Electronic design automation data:
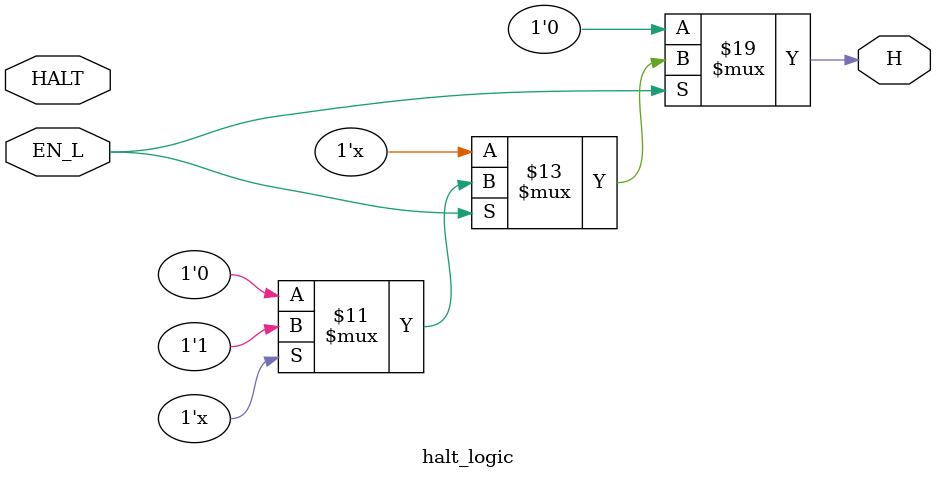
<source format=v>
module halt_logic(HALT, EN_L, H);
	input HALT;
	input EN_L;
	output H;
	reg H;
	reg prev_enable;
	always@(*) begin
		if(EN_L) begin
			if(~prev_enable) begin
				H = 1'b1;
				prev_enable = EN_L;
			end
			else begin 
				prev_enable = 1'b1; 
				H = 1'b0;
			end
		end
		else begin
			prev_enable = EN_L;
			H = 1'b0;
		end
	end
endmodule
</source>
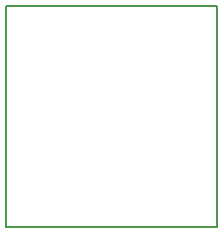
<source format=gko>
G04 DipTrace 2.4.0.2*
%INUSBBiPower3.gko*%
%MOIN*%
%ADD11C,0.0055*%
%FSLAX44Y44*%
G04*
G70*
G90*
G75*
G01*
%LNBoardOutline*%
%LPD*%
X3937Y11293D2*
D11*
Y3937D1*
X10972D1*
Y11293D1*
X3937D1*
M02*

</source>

◆ **WORK INSTRUCTION**:
Skip the pictures, then write out every entry exactly.

◆ **OUTPUT FOR THIS TASK**:
<source format=v>
module halt_logic(HALT, EN_L, H);
	input HALT;
	input EN_L;
	output H;
	reg H;
	reg prev_enable;
	always@(*) begin
		if(EN_L) begin
			if(~prev_enable) begin
				H = 1'b1;
				prev_enable = EN_L;
			end
			else begin 
				prev_enable = 1'b1; 
				H = 1'b0;
			end
		end
		else begin
			prev_enable = EN_L;
			H = 1'b0;
		end
	end
endmodule
</source>
<source format=gko>
G04 DipTrace 2.4.0.2*
%INUSBBiPower3.gko*%
%MOIN*%
%ADD11C,0.0055*%
%FSLAX44Y44*%
G04*
G70*
G90*
G75*
G01*
%LNBoardOutline*%
%LPD*%
X3937Y11293D2*
D11*
Y3937D1*
X10972D1*
Y11293D1*
X3937D1*
M02*

</source>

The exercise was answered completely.